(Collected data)

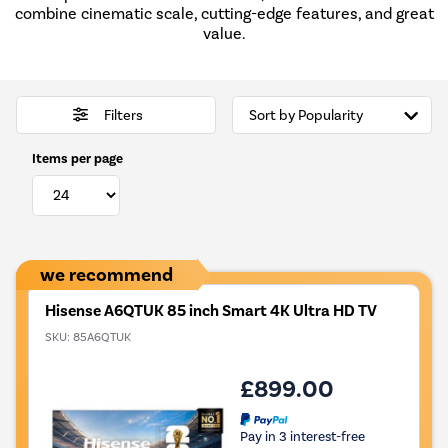
combine cinematic scale, cutting-edge features, and great
value.
Filters
Items per page
we recommend
Hisense A6QTUK 85 inch Smart 4K Ultra HD TV
SKU:
85A6QTUK
£899.00
Pay in 3 interest-free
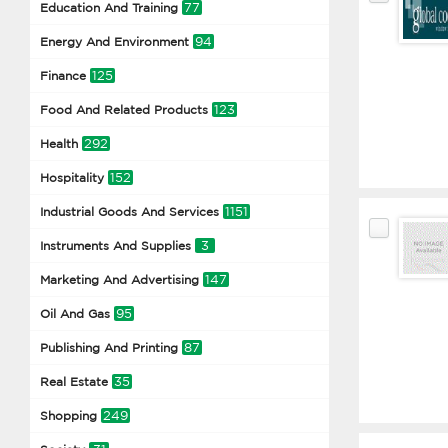
77
Education And Training
94
Energy And Environment
125
Finance
123
Food And Related Products
292
Health
152
Hospitality
1151
Industrial Goods And Services
3
Instruments And Supplies
147
Marketing And Advertising
95
Oil And Gas
87
Publishing And Printing
35
Real Estate
249
Shopping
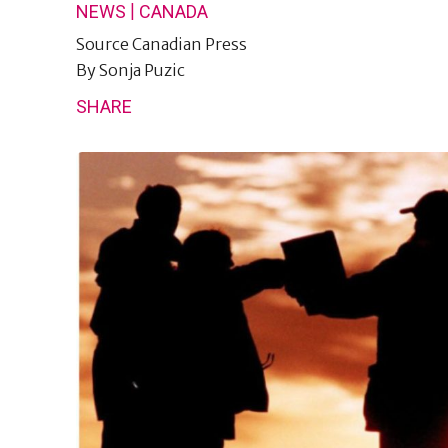
|
NEWS
CANADA
Source
Canadian Press
By
Sonja Puzic
SHARE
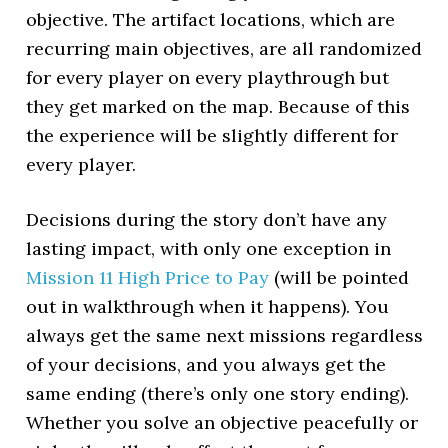
objective. The artifact locations, which are
recurring main objectives, are all randomized
for every player on every playthrough but
they get marked on the map. Because of this
the experience will be slightly different for
every player.
Decisions during the story don’t have any
lasting impact, with only one exception in
Mission 11 High Price to Pay
(will be pointed
out in walkthrough when it happens). You
always get the same next missions regardless
of your decisions, and you always get the
same ending (there’s only one story ending).
Whether you solve an objective peacefully or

→ **Instructions for the task**: Begin with the line that contains "every player." and end with the last line of the records; set down every line in that span exactly, and nothing else.

→ **Answer space**:
every player.
Decisions during the story don’t have any
lasting impact, with only one exception in
Mission 11 High Price to Pay
(will be pointed
out in walkthrough when it happens). You
always get the same next missions regardless
of your decisions, and you always get the
same ending (there’s only one story ending).
Whether you solve an objective peacefully or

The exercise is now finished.